The governance gap is exacerbated by regional geopolitical tensions too. For example, the India-China conflict poses immense risks to transboundary climate and water cooperation. In fact, border infrastructure expansion and troop buildup could increase fossil fuel dependencies and socio-ecological vulnerabilities, especially in the Hindu Kush Himalayan region that sustains major ecosystems and river basins of South Asia.
More importantly, the lack of trust and robust institutional arrangements, despite common/shared challenges, hampers regional cooperation. While many transboundary ecological concerns in the region such as climate migration, fisheries management and air pollution lack governance mechanisms, many mutually beneficial opportunities are not being capitalised on, such as cross-border renewable energy trade.
Anna Ackermann
Policy analyst at the International Institute for Sustainable Development
Board member at the Centre for Environmental Initiatives “Ecoaction”
Global movement to advance climate action requires sustainable peace, opportunities for development of the green economy around the world and a fair contribution from all countries responsible for historically high shares of greenhouse gas emissions. More people should be living in democracies to ensure their rights are protected, including the right to a clean environment and climate protection. Unfortunately, the world is becoming more complicated, with higher geopolitical risks and many uncertainties.

Recorded data -
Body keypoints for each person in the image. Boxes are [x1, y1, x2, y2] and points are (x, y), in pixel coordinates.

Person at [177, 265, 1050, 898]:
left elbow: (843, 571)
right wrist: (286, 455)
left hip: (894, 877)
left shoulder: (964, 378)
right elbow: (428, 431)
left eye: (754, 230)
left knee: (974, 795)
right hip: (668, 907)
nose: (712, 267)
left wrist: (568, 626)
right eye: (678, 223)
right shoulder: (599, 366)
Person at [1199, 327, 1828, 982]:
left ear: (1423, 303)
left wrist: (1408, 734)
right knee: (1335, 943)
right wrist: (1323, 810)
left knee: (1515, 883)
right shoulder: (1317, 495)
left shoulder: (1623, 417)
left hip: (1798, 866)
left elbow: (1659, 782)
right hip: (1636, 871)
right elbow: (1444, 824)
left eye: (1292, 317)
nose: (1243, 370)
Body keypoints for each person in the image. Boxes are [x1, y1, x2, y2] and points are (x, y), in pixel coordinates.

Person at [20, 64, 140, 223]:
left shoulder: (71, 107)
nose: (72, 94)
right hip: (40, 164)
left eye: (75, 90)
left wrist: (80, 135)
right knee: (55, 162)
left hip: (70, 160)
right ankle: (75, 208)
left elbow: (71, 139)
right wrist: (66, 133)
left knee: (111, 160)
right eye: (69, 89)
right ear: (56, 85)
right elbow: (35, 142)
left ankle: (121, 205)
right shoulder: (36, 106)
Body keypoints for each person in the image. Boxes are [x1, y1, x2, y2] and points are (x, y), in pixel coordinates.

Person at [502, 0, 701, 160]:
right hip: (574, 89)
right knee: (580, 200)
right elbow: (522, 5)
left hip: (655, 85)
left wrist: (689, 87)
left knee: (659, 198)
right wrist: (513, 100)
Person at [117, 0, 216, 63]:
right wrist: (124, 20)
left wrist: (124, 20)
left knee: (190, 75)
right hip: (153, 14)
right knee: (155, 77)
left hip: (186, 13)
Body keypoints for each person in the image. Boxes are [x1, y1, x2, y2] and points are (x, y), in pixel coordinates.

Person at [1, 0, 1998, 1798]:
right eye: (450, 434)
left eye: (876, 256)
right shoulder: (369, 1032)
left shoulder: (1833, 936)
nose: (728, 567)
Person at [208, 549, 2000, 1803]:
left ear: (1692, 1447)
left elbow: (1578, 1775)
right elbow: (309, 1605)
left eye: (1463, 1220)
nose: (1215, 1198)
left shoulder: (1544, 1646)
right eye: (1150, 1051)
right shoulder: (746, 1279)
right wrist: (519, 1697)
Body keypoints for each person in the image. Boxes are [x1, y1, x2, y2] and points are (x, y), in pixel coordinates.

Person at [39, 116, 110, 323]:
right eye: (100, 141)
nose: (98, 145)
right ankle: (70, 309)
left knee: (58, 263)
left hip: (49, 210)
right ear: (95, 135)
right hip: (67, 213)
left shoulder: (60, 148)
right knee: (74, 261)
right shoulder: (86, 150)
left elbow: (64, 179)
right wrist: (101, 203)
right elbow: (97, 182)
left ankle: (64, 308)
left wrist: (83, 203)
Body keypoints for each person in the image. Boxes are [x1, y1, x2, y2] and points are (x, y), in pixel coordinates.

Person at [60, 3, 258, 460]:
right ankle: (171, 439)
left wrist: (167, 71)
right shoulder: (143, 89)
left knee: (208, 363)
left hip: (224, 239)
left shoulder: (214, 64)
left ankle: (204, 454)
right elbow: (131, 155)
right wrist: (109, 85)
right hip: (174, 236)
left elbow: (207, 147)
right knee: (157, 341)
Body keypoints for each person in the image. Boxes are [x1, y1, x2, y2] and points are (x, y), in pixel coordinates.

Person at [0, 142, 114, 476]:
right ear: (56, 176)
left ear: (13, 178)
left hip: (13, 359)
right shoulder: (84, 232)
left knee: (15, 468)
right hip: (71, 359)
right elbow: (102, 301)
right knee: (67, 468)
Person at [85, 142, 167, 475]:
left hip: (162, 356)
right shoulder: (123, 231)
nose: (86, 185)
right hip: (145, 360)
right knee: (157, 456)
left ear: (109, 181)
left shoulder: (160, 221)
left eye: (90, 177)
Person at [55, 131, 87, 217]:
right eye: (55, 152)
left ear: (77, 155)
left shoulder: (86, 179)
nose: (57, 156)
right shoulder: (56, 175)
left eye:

Exercise brief - In the passage on climate governance above, rewrite the paragraph beginning "The governance gap is exacerbated" as a short bulleted list that keeps its main facts.

Result -
- Regional geopolitical tensions worsen the governance gap.
- The India-China conflict poses immense risks to transboundary climate and water cooperation.
- Expanding border infrastructure and troop buildup could increase fossil fuel dependencies and socio-ecological vulnerabilities.
- These risks are especially high in the Hindu Kush Himalayan region, which sustains major ecosystems and river basins of South Asia.